AbstractThe ability to perceive and distinguish different speeds is central for our interaction with the world. Getting this right is critical for both success and sometimes even survival, whether judging the velocity of a moving car or hitting a cricket ball.
There is strong evidence indicating that our inaccuracy in perceiving objects' absolute speeds and distinguishing differences of speed between objects, is systematically skewed in various contexts and even influenced by the immediately preceding perceptions. This is because the visual system adapts to the current visual environment by changing the neural responses. Viewing one object in motion affects the perceived speed and speed sensitivity of objects viewed afterwards. Exactly how the visual system adapts is still being debated, a subject explored in this paper.
The present study investigates whether local motion adaptation affects temporal frequency mechanisms to produce changes in speed sensitivity. To examine this we designed three adaptation experiments using moving sinusoidal gratings and plaids, finding that in all but the lowest temporal frequency tested, the speed discimrination thresholds for plaids were significantly higher after adaptation to moving gratings.
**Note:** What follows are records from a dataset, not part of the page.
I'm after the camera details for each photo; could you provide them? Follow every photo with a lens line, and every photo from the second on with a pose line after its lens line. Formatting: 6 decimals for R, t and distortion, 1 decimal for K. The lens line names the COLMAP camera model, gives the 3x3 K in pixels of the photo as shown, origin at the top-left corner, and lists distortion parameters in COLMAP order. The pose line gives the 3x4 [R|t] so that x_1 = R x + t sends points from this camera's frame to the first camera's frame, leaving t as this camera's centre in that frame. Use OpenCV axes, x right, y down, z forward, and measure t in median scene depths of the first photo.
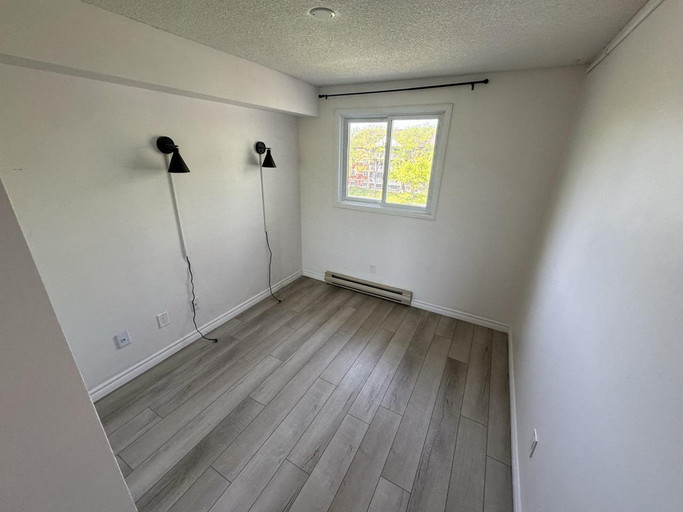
lens RADIAL K [[271.5, 0, 344.5], [0, 271.5, 250.2], [0, 0, 1]] dist [-0.002215, 0.000102]
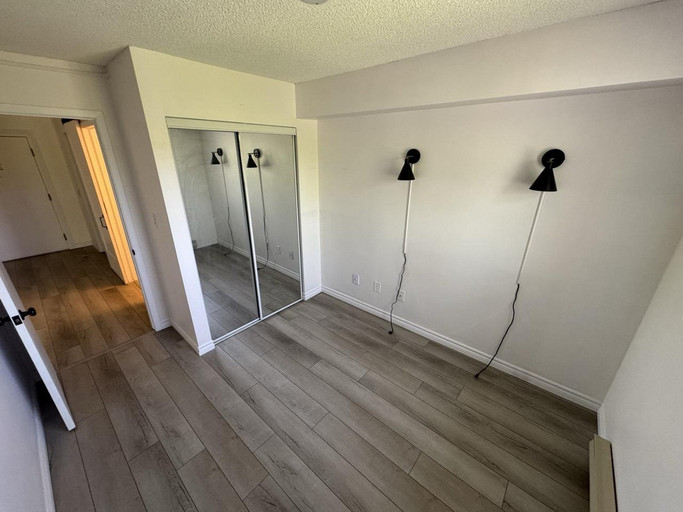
lens RADIAL K [[271.5, 0, 343.9], [0, 271.5, 261.1], [0, 0, 1]] dist [-0.002215, 0.000102]
pose [[-0.191372, 0.350867, -0.916662, 0.474650], [-0.358130, 0.844575, 0.398041, -0.285128], [0.913849, 0.404458, -0.035972, 0.764198]]
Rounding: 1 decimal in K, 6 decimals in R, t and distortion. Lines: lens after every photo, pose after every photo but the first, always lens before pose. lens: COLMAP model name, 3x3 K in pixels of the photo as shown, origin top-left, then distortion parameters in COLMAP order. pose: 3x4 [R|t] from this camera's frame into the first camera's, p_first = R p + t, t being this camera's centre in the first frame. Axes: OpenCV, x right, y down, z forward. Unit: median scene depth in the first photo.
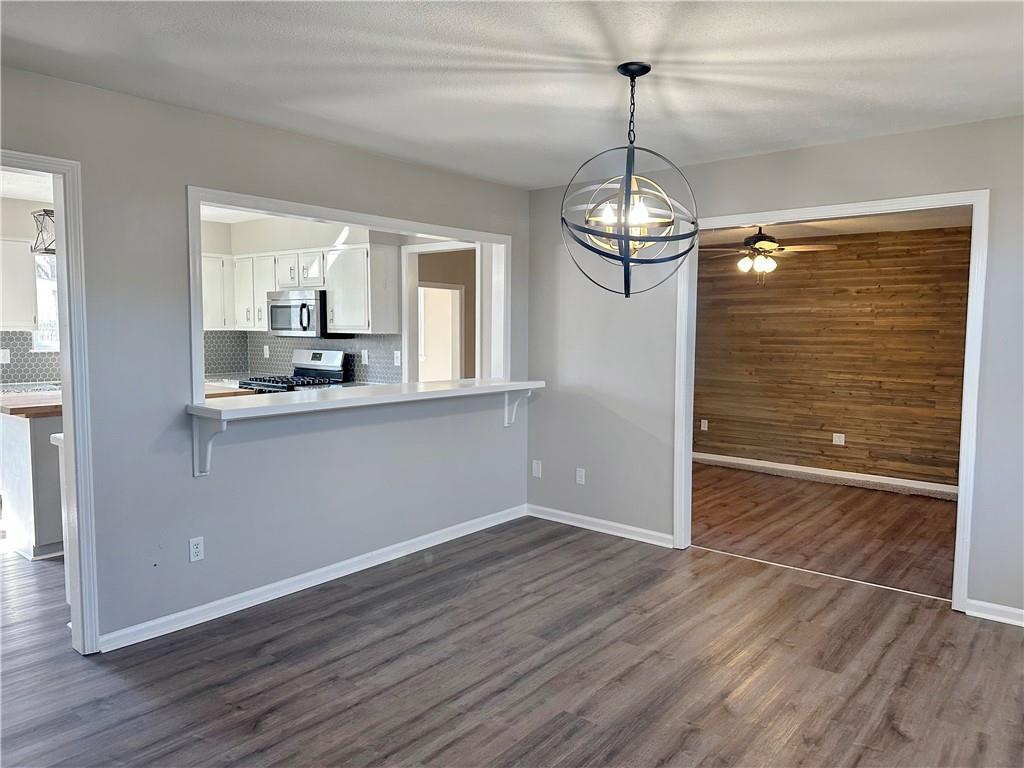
lens RADIAL K [[710.3, 0, 506.2], [0, 710.3, 385.3], [0, 0, 1]] dist [0.051074, -0.039827]
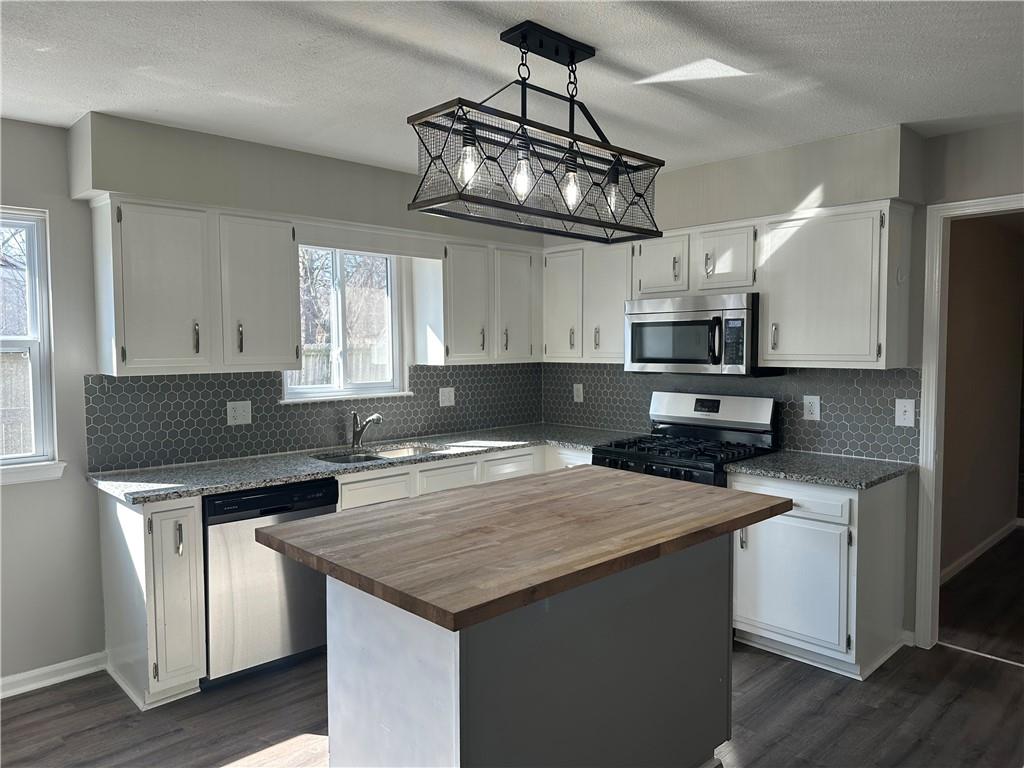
lens RADIAL K [[710.3, 0, 518.2], [0, 710.3, 384.7], [0, 0, 1]] dist [0.051074, -0.039827]
pose [[0.994402, -0.002678, -0.105633, -0.332858], [-0.000497, 0.999549, -0.030014, -0.036549], [0.105666, 0.029899, 0.993952, 0.354737]]
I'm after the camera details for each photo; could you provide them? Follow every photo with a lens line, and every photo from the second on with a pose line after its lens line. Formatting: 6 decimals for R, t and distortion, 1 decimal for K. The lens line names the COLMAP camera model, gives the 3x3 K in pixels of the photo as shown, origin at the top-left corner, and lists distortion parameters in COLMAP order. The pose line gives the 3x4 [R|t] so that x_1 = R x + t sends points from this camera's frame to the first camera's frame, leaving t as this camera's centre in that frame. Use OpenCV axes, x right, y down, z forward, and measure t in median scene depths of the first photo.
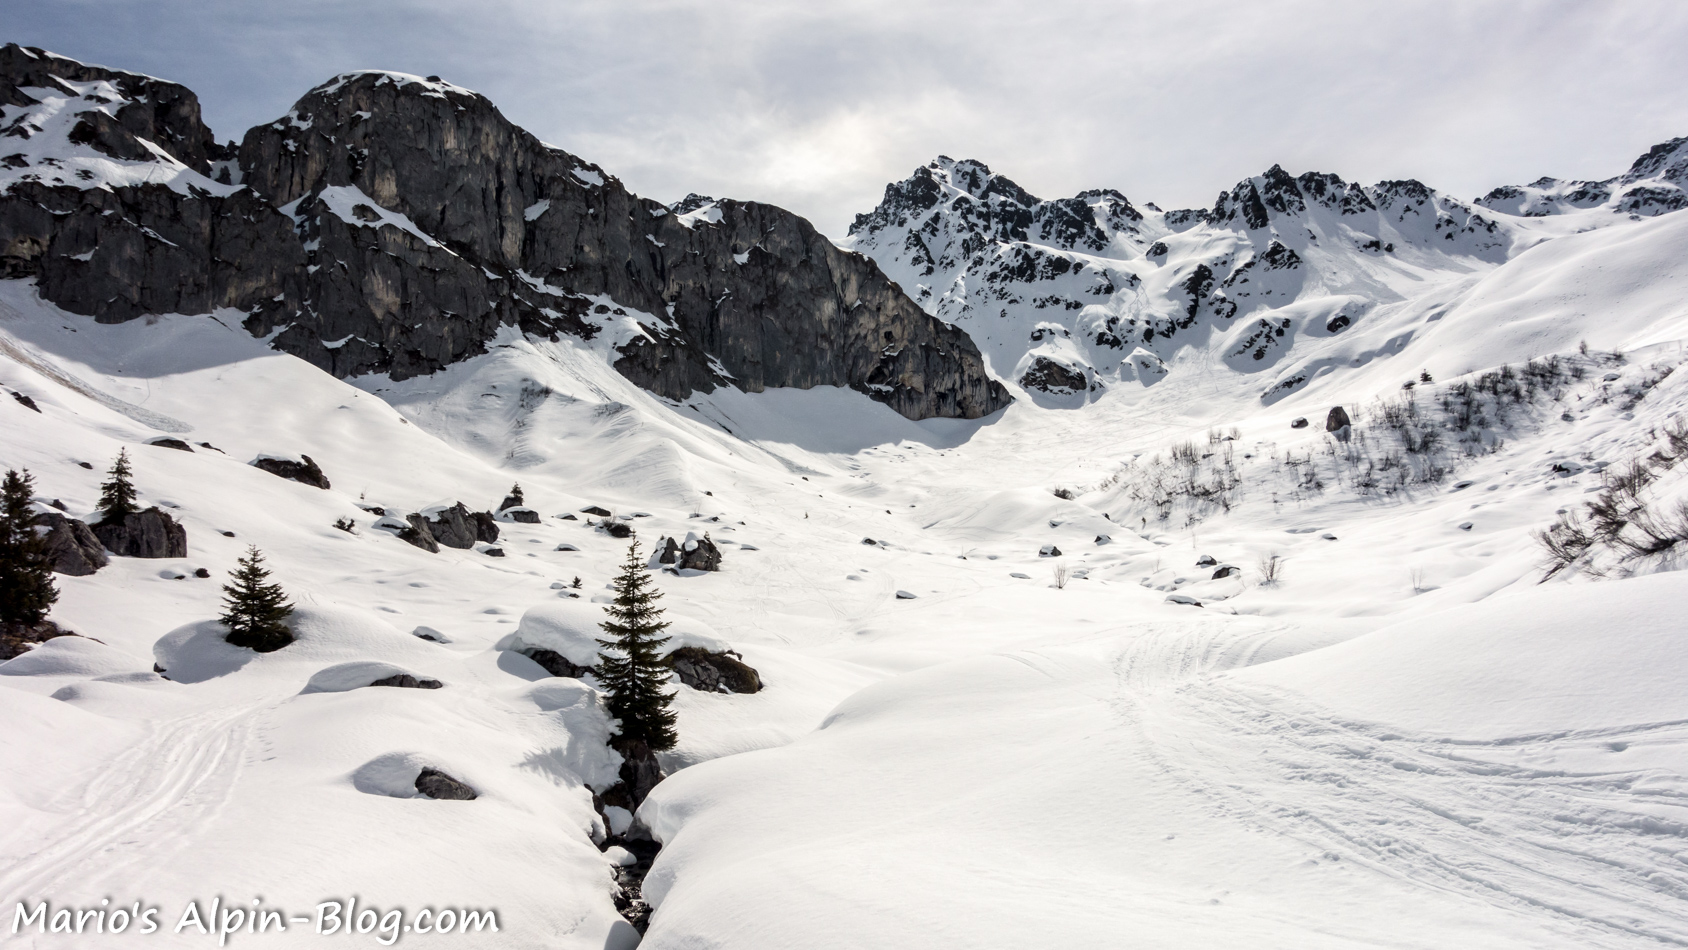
lens RADIAL K [[1331.3, 0, 844.0], [0, 1331.3, 475.0], [0, 0, 1]] dist [0.005650, -0.003470]
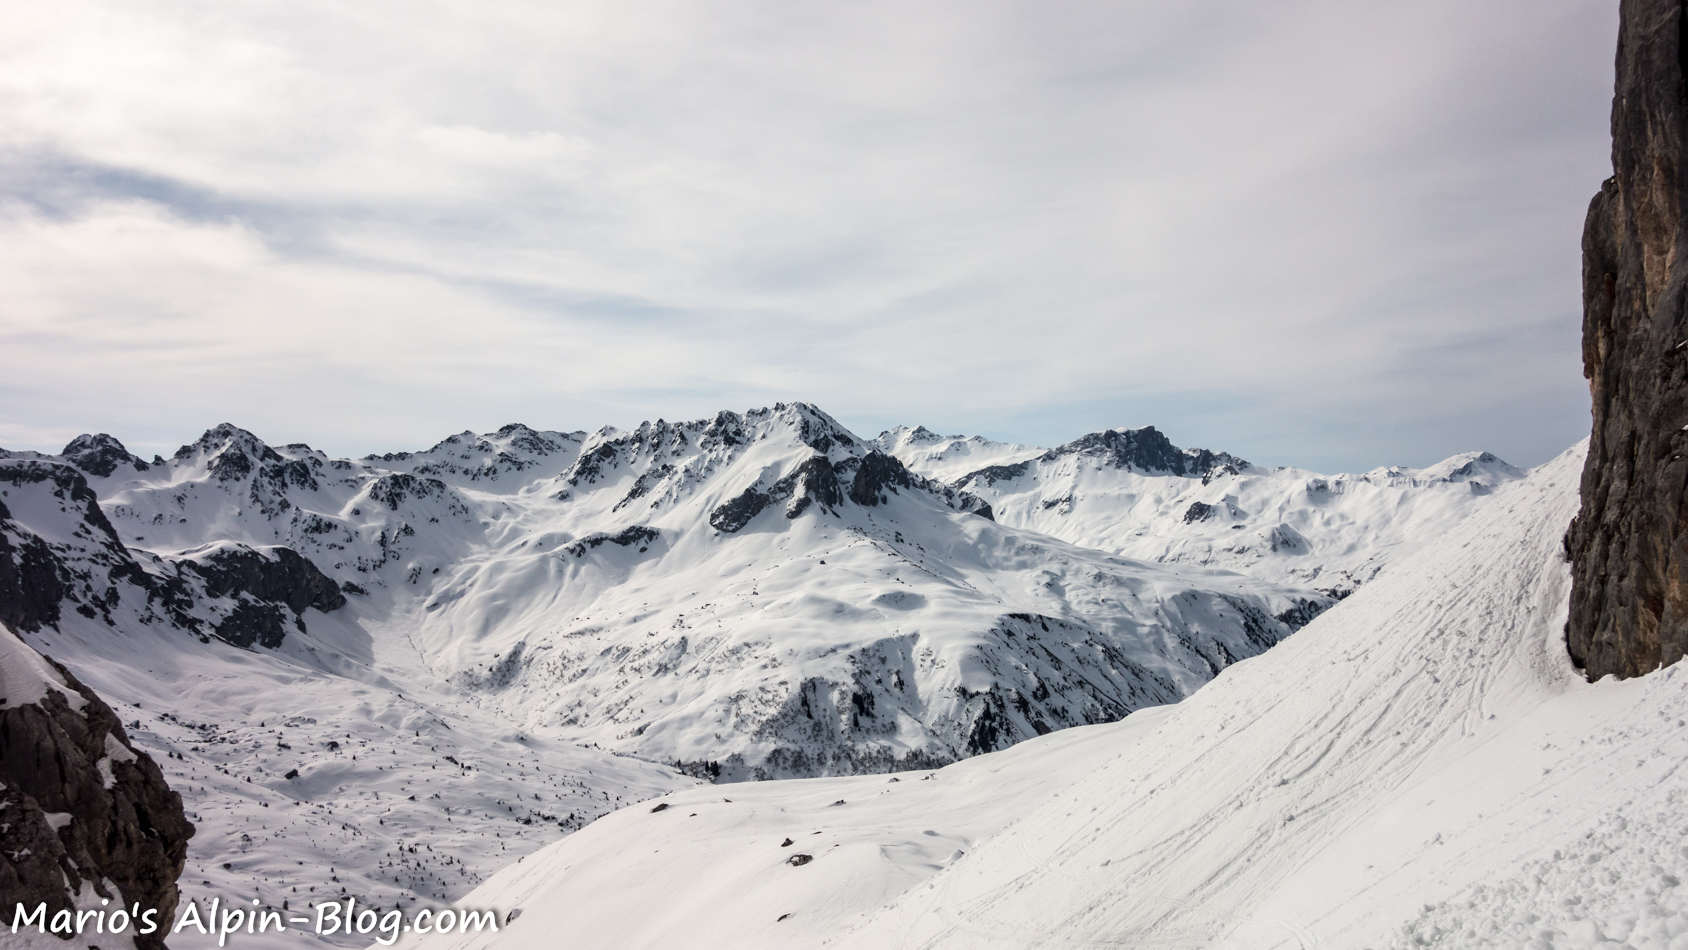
lens RADIAL K [[1331.3, 0, 844.0], [0, 1331.3, 475.0], [0, 0, 1]] dist [0.005650, -0.003470]
pose [[0.654476, 0.030737, 0.755458, -1.782341], [-0.122930, 0.990204, 0.066210, -0.838747], [-0.746023, -0.136201, 0.651843, -2.280104]]
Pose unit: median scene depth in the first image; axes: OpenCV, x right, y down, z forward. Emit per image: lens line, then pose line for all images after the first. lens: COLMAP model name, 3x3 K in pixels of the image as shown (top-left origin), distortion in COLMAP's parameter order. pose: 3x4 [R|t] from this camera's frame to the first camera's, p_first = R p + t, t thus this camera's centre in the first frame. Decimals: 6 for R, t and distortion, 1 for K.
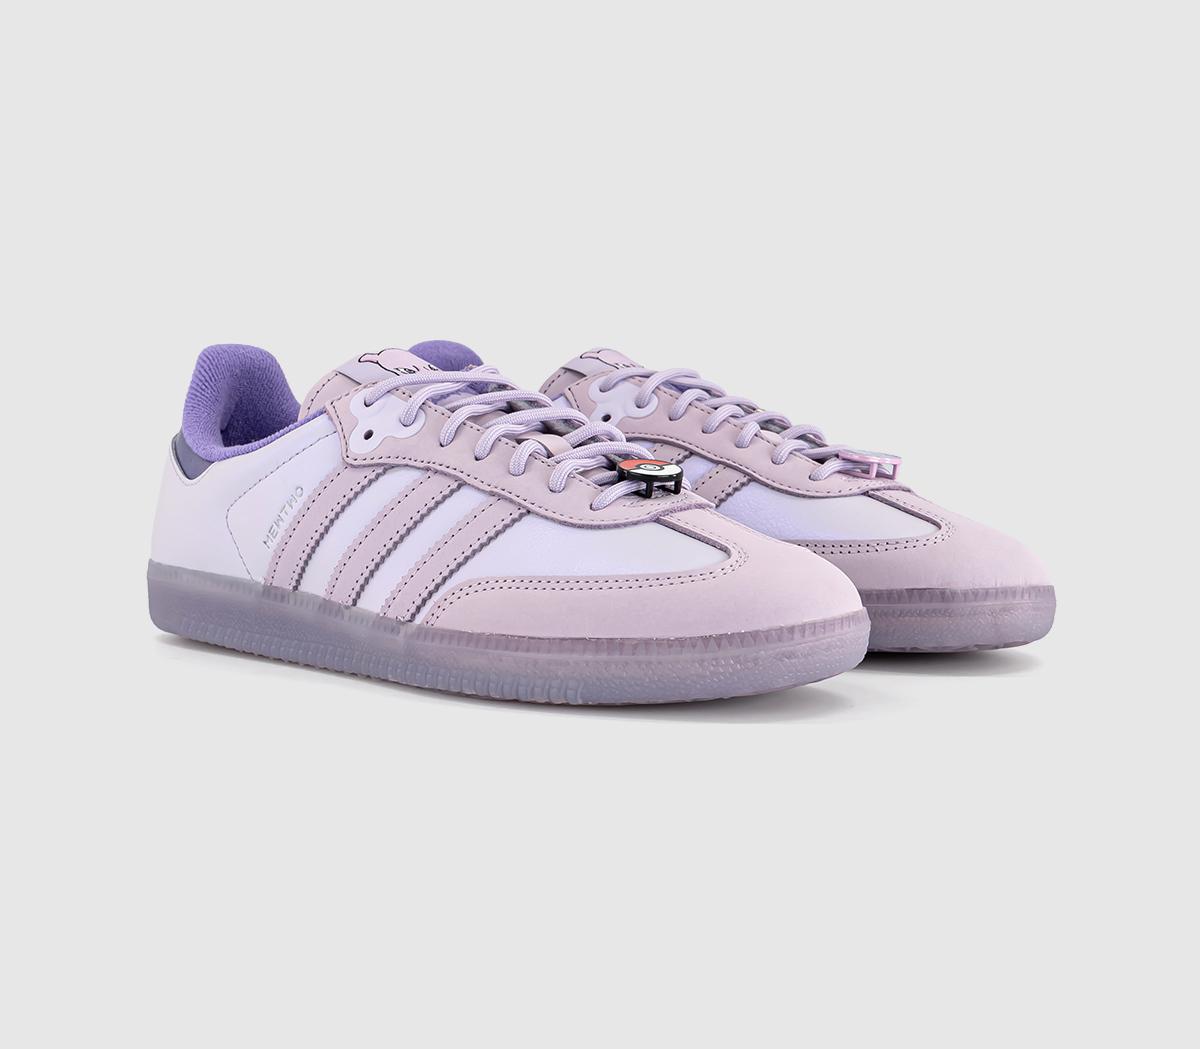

In the third experiment using gratings for both the adaptation and test stimuli, there was no difference in speed discrimination thresholds between the adaptation and non-adaptation conditions. These results suggest that the effects of adaptation take place at, or after, the integration of local motion signals. The novel findings are considered in the context of speed tuned and frequency tuned mechanism theories, and indicate that the effects of adaptation on motion perception cannot simply be considered in terms of either speed tuned adaptation or frequency adaptation in isolation.